Contextual Definition: Headless Browser
WIKIPEDIA: A headless browser is a web browser without a graphical user interface. Headless browsers provide automated control of a web page in an environment similar to popular web browsers, but they are executed via a command-line interface or using network communication. They are particularly useful for testing web pages as they are able to render and understand HTML the same way a browser would, including styling elements such as page layout, color, font selection and execution of JavaScript and Ajax which are usually not available when using other testing methods. Since version 59 of Google Chrome and version 56 of Firefox, there is native support for remote control of the browser. This made earlier efforts obsolete, notably PhantomJS.
== Primary Applications == The chief use cases for headless browsers include:
- Executing automated testing sequences for contemporary web platforms.
- Generating static image captures of rendered web documents.
- Orchestrating automated validation runs for JavaScript libraries.
- Automating complex user interactions with dynamic web interfaces.
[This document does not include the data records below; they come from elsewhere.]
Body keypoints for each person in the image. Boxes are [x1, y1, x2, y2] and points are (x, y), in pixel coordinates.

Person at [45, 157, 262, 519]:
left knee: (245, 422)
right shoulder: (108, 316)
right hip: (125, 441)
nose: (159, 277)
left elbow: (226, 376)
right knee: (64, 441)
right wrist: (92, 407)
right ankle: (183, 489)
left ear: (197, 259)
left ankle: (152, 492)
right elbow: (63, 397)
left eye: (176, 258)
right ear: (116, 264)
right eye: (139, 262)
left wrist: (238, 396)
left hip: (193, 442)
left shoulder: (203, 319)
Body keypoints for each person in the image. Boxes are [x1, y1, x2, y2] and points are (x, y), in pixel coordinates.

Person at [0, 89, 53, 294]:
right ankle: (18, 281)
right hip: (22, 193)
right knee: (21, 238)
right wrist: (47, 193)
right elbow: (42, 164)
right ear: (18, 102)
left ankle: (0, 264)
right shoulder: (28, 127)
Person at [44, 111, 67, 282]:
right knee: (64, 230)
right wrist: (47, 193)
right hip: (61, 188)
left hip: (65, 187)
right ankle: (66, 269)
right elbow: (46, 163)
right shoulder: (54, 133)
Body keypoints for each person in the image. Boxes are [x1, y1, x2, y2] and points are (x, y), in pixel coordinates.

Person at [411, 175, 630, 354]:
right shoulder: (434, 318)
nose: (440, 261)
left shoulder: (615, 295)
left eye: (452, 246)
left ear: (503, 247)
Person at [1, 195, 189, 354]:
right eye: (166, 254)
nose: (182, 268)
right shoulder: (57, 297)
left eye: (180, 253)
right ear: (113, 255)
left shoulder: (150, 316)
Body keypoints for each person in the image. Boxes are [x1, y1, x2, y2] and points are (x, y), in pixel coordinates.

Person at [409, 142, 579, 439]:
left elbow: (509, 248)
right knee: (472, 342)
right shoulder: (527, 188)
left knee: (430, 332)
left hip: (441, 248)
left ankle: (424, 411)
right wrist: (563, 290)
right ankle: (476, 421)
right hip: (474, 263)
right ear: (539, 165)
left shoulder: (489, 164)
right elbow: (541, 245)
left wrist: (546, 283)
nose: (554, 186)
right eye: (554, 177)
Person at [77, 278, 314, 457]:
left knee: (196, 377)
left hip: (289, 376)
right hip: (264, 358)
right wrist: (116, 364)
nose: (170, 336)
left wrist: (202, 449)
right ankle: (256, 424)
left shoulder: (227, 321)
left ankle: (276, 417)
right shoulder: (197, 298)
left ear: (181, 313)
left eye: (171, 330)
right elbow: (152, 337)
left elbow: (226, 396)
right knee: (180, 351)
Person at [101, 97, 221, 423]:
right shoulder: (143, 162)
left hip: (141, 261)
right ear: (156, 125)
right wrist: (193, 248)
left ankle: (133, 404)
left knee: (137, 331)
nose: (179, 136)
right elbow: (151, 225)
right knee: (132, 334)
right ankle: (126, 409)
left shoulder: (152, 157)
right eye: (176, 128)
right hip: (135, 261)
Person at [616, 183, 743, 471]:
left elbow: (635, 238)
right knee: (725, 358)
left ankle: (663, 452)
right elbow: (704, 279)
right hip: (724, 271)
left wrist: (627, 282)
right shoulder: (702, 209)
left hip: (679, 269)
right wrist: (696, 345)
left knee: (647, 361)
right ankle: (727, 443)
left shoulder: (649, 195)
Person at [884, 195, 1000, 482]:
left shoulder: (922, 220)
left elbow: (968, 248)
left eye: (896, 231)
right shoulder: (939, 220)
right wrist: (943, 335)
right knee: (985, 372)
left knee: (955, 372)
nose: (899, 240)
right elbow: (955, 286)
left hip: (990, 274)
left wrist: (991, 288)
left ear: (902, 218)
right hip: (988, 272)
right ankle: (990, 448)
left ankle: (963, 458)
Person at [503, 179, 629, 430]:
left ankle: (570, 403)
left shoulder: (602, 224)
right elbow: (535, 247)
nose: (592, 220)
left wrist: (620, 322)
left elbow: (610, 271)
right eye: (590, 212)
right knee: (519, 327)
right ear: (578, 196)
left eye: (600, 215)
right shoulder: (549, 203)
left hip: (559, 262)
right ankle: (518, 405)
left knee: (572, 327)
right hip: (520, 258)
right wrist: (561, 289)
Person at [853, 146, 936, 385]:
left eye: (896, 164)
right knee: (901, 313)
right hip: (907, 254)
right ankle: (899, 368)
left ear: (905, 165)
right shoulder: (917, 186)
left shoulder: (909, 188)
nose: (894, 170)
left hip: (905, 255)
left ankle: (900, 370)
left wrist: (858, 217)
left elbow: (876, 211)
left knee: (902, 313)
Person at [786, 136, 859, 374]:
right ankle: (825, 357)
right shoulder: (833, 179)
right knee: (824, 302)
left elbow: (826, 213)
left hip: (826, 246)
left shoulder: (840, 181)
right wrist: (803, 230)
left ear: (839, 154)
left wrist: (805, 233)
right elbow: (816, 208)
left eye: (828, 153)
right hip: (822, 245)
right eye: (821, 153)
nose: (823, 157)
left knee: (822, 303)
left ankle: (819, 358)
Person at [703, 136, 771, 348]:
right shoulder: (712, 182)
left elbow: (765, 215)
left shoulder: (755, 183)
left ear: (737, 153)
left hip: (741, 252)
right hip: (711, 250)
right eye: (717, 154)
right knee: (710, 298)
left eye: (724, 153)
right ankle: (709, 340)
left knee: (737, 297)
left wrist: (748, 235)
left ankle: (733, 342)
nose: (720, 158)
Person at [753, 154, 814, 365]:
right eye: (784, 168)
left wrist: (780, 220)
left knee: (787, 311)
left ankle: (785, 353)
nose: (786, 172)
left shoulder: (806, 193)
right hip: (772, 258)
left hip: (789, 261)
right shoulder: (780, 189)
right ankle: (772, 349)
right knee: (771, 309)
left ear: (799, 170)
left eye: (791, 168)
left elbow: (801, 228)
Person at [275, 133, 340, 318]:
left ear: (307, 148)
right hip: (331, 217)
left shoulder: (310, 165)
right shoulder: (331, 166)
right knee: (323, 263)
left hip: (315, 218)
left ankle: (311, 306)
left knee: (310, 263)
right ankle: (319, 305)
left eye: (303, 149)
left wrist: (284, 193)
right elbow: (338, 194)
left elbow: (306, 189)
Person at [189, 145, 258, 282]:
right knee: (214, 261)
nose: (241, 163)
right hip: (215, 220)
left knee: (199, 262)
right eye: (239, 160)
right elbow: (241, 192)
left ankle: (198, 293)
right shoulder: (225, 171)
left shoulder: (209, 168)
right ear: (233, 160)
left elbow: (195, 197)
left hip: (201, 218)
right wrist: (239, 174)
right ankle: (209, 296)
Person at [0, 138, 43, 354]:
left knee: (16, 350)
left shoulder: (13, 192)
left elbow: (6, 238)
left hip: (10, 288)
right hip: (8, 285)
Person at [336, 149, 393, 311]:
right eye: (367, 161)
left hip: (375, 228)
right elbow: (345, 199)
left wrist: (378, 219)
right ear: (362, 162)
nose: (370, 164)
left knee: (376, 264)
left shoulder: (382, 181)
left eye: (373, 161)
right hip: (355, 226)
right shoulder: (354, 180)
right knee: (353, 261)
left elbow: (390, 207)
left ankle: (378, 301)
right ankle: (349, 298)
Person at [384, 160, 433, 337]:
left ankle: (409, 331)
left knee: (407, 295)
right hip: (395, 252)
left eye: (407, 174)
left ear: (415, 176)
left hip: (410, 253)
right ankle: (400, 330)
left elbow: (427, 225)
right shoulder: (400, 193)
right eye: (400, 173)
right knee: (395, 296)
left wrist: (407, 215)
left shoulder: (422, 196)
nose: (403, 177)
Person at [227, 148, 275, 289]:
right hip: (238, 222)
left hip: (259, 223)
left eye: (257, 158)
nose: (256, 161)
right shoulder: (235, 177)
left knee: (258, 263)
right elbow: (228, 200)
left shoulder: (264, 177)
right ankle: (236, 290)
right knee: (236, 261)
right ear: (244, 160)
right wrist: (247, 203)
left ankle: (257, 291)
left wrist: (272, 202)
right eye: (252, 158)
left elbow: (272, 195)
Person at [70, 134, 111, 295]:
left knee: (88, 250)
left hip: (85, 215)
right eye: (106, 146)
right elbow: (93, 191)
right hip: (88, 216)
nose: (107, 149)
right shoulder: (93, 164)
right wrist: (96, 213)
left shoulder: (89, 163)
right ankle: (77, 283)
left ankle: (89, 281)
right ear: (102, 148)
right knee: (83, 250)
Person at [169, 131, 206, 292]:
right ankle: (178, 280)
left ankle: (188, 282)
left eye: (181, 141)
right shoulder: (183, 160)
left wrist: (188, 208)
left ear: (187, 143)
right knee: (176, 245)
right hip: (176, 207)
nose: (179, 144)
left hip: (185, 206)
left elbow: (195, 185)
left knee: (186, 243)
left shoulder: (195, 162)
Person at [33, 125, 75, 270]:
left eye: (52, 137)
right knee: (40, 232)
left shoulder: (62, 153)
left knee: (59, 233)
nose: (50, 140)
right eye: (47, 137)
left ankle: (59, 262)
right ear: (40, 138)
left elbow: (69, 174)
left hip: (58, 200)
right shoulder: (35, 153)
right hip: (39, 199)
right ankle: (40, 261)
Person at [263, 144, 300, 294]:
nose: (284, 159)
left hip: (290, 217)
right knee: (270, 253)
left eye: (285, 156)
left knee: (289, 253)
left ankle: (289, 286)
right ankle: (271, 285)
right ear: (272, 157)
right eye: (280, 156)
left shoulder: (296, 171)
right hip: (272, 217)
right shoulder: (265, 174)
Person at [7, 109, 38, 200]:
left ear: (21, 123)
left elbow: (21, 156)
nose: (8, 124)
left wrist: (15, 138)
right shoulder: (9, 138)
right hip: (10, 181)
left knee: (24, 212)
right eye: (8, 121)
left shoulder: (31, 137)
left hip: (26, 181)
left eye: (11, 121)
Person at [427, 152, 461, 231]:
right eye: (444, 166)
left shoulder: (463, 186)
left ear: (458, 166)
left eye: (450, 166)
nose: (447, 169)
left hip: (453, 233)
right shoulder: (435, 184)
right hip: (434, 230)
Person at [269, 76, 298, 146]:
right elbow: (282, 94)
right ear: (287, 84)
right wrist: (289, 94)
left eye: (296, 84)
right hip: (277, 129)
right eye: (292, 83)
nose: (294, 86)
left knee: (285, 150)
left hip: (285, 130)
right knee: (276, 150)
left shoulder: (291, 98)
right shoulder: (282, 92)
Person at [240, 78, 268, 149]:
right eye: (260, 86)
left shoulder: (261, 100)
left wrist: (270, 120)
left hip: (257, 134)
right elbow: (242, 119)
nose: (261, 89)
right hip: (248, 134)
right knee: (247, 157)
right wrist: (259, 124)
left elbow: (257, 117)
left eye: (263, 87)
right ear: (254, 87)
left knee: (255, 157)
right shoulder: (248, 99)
=== Secondary Applications === Headless browsers also serve valuable functions in web data harvesting. Google indicated in 2009 that employing a headless browser could aid in indexing content from sites heavily reliant on Ajax. Conversely, headless browser technology has been leveraged nefariously for activities such as:
- Initiating distributed denial-of-service attacks against web servers.
- Artificially inflating digital advertisement view counts.
- Executing web interactions contrary to site terms of service (e.g., automated credential testing). However, a comprehensive traffic analysis conducted in 2018 revealed no discernible bias by malicious entities favoring headless browser deployment over traditional browsers for harmful operations like DDoS, SQL injection, or XSS exploits.
== Automation Frameworks == As several leading browser engines natively support headless execution modes via dedicated APIs, established software solutions have emerged to offer standardized automation interfaces. These include:
- Selenium WebDriver – A framework adhering to the W3C WebDriver specification.
- Playwright – A Node.js utility designed for cross-engine automation (Chromium, Firefox, WebKit).
- Puppeteer – A specialized Node.js library targeting Chrome and Firefox control.
=== Test Harness Integration === Certain software solutions for quality assurance integrate headless browsing capabilities directly into their operational apparatus.
- Capybara relies on headless browsing (via WebKit or Headless Chrome) to simulate user actions within its testing protocols.
- Jasmine defaults to Selenium but permits configuration for WebKit or Headless Chrome execution.
- Cypress, a prominent frontend testing environment.
- QF-Test, a tool for automated GUI testing that supports headless browser utilization.
=== Alternative Rendering Approaches ===
An alternative paradigm involves utilizing environments that expose browser-like APIs without full rendering capabilities. For example, Deno incorporates inherent browser APIs within its architecture. For Node.js environments, jsdom stands as the most feature-complete simulation. While these often support core browser functionalities (HTML parsing, cookies, XHR, limited JavaScript execution), they generally lack full DOM rendering fidelity and possess restricted DOM event handling compared to true headless execution, typically resulting in faster execution times than full-stack headless browsers.